Exercise
Set down again exactly the lines of the listing below that fall between the line holding "Permission is hereby" and the line holding "so, subject to", inclusive.
_ _ _ _
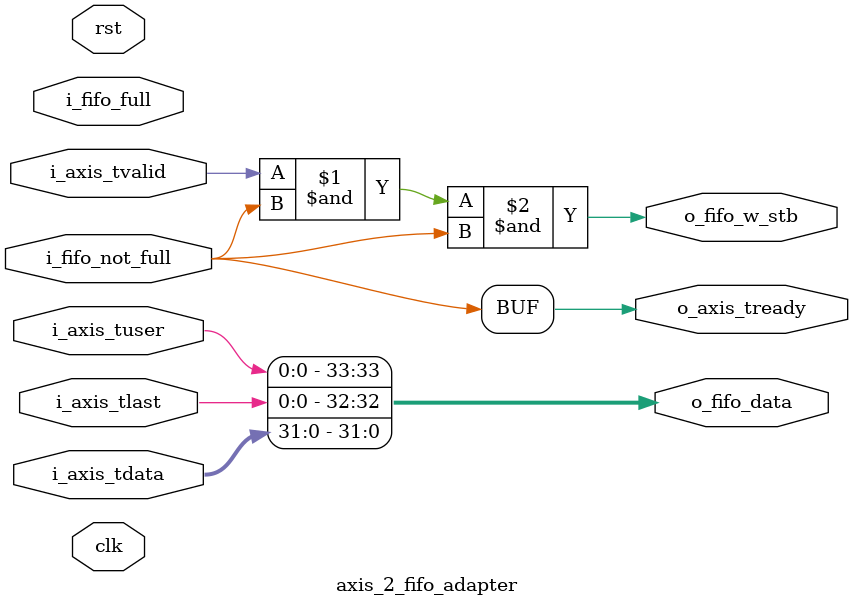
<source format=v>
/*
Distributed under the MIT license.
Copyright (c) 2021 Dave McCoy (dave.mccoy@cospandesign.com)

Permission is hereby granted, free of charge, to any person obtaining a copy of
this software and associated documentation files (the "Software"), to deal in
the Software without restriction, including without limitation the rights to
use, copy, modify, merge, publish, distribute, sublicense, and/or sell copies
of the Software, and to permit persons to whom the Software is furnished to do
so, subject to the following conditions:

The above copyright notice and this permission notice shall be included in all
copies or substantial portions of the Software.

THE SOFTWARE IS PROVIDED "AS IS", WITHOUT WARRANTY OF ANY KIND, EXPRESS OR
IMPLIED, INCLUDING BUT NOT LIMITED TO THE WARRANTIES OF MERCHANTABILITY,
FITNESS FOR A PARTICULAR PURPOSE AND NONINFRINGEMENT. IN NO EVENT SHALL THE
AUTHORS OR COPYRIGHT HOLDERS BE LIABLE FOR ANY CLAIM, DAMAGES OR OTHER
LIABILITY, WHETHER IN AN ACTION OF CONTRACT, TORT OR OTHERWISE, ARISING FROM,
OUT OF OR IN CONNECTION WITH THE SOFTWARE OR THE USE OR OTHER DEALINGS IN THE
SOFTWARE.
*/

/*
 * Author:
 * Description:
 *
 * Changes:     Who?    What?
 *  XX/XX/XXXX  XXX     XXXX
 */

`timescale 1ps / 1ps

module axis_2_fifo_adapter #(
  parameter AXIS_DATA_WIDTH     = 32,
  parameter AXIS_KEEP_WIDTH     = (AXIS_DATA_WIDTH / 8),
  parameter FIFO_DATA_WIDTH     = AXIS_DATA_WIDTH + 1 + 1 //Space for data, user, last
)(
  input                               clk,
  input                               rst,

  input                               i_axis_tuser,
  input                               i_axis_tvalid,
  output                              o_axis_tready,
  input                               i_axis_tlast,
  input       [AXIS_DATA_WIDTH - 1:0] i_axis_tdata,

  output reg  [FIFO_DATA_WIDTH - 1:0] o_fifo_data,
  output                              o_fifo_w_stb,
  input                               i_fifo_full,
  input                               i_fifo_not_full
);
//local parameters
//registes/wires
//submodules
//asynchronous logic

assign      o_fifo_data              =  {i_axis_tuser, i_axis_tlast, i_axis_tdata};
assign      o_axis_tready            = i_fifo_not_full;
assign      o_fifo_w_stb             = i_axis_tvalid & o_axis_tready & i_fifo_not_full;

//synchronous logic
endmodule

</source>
_ _ _ _
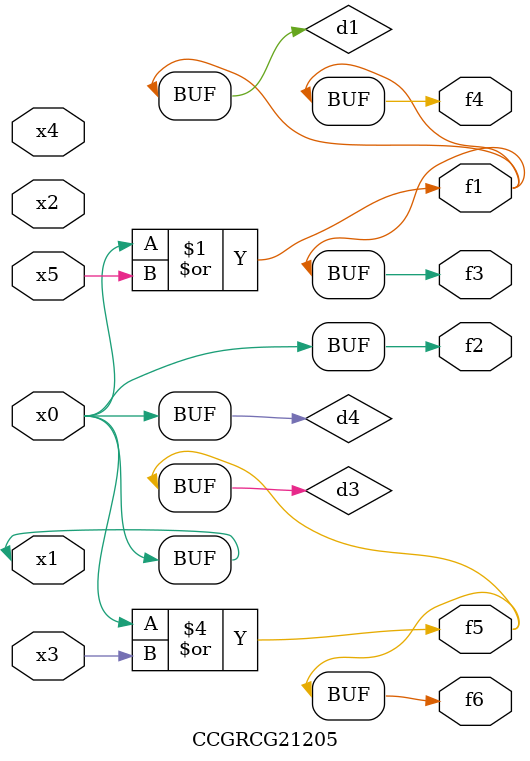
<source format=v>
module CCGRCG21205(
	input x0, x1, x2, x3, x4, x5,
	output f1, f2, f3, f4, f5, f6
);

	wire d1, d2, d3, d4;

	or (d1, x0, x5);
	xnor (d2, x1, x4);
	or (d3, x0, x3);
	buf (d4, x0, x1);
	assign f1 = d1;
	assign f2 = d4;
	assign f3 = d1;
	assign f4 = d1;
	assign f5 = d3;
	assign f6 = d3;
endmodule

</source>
_ _ _ _
Exercise solution
Permission is hereby granted, free of charge, to any person obtaining a copy of
this software and associated documentation files (the "Software"), to deal in
the Software without restriction, including without limitation the rights to
use, copy, modify, merge, publish, distribute, sublicense, and/or sell copies
of the Software, and to permit persons to whom the Software is furnished to do
so, subject to the following conditions:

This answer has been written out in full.